One of the last major elite gatherings to take place this year before the coronavirus pandemic put a halt to everything was the World Economic Forum (WEF) in Davos in January. And despite concerns that even global elites will give the shindig a miss, it plans to forge ahead in 2021, and is now open to virtually anyone. The theme for next year’s event will be “the Great Reset.”
The annual meeting sees tens of thousands of politicians, business executives, journalists, and activists descending on the Swiss alpine resort, where they jostle for hotel rooms, restaurant reservations, and invitations to wild after parties with everybody ranked according to a hierarchy of importance. Next year’s event, according to the head of the WEF, will operate in the form of “twin summits” that take place both at Davos and online.
In a statement, WEF executive chairman Klaus Schwab said that thousands of young people around the world will be given the opportunity to join a “powerful virtual hub network” to interact with Davos leaders in 2021. The more than 400 “hubs,” located all over the world, will be “open to everyone.” Even journalists, who themselves have to go through a lengthy accreditation process to go to the physical event, will be able to “share their input.”
Schwab said the event, which just celebrated its 50th anniversary this year, will recognize the need for a “new social contract” that calls for more inclusive and sustainable economies. Climate change is once again at the top of the agenda for WEF in 2021, but the pandemic, said Schwab, has further “laid bare the unsustainability of our old system.” The new social contract, he said, will also confront the “evils of racism and discrimination.”
Almost every year as Davos rolls around, there is a guaranteed stream of hot takes on how an event so exclusive, so detached, and so male can claim to be effective and representative as a forum for solving the world’s problems. Those criticisms only became more acute in the aftermath of the 2008 financial crisis as many people, disillusioned with capitalism, pointed fingers squarely at banks and other financial institutions whose executives are mainstays at Davos.

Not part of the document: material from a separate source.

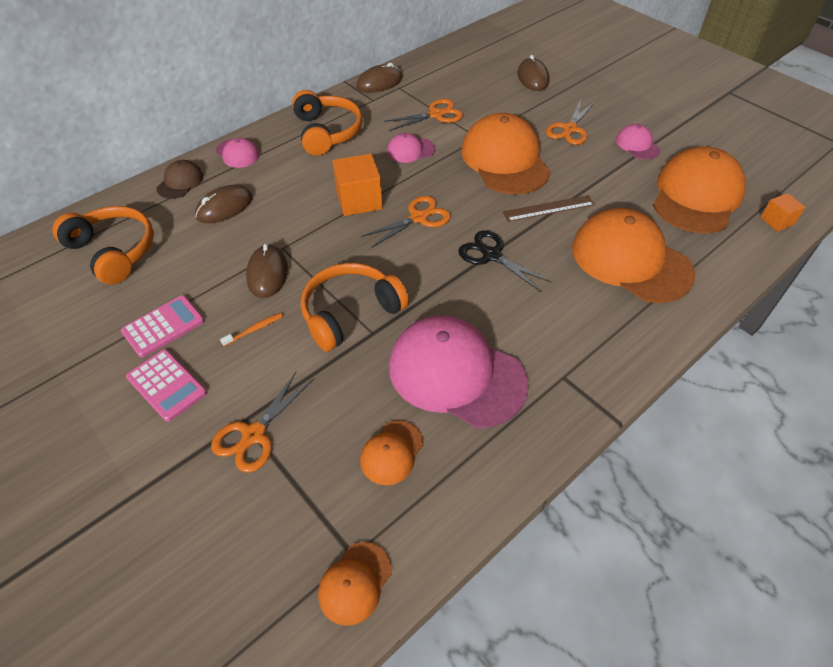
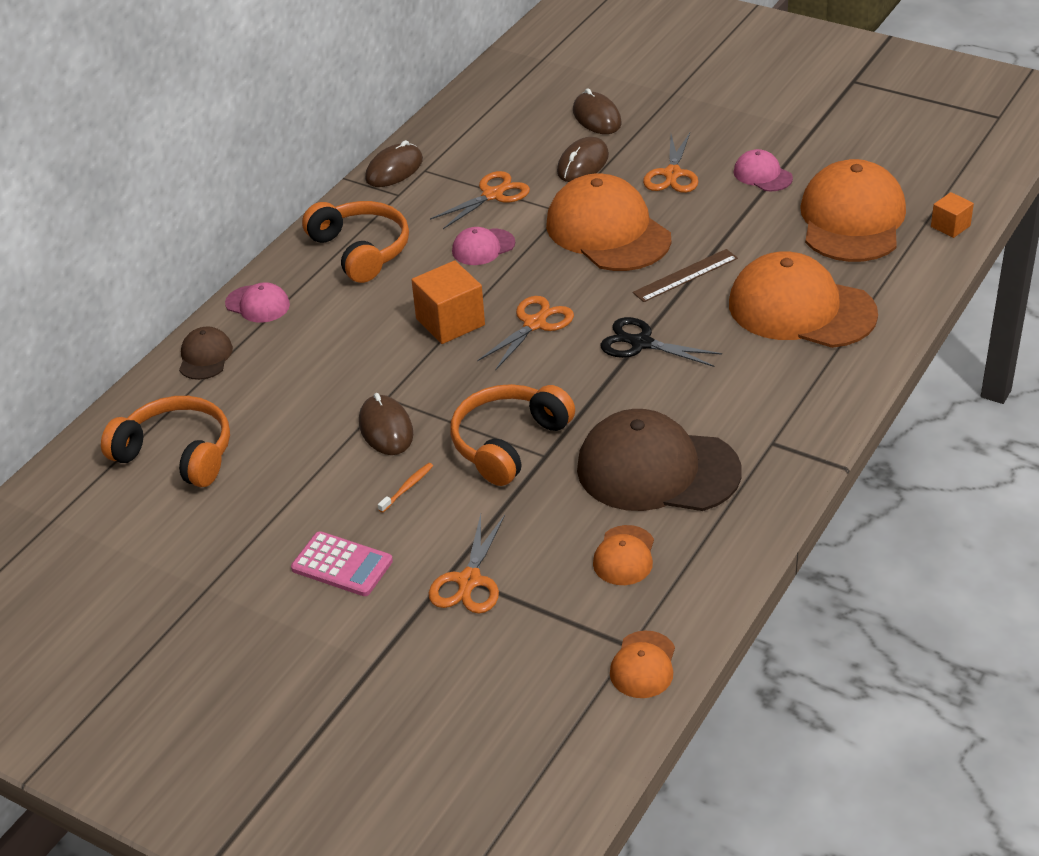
camera: 15 degrees left, 10 degrees down
(163, 326) = (297, 513): pink calculator -> none
(224, 207) = (284, 371): brown mouse -> brown mouse (583, 164)
(456, 374) = (657, 470): pink cap -> brown cap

The event went some way to address those criticisms this year by, for example, inviting Greta Thunberg and other young climate change activists. Many of the interested attendees who watched Thunberg’s impassioned speech no doubt later returned home on private jets. In its own defense, the WEF has always maintained that it believes the multilateral opportunities for discussion offered at Davos are better ways of solving global problems than countries or people going it alone.
As if climate change and the crisis in capitalism weren’t enough for the WEF to grapple with, the world is now in a greater state of flux than at any time in recent memory thanks to the coronavirus which is, among many other things, realigning global geopolitics, fueling China’s ambitions, and plunging the world into a deep recession. On top of that, nobody knows how the current protests in the US will play out, with a change in the presidency a real possibility just months away from now.
In an interview with the Financial Times (paywall), Schwab said that, having assessed the health risks, he decided also to press ahead with holding the event in 2021 because it signals going back to a “new normality.” In the drastically changed post-pandemic world, it’s clear that there’s still a gaping chasm between what the “new normal” means to Davos regulars and to the rest of the world.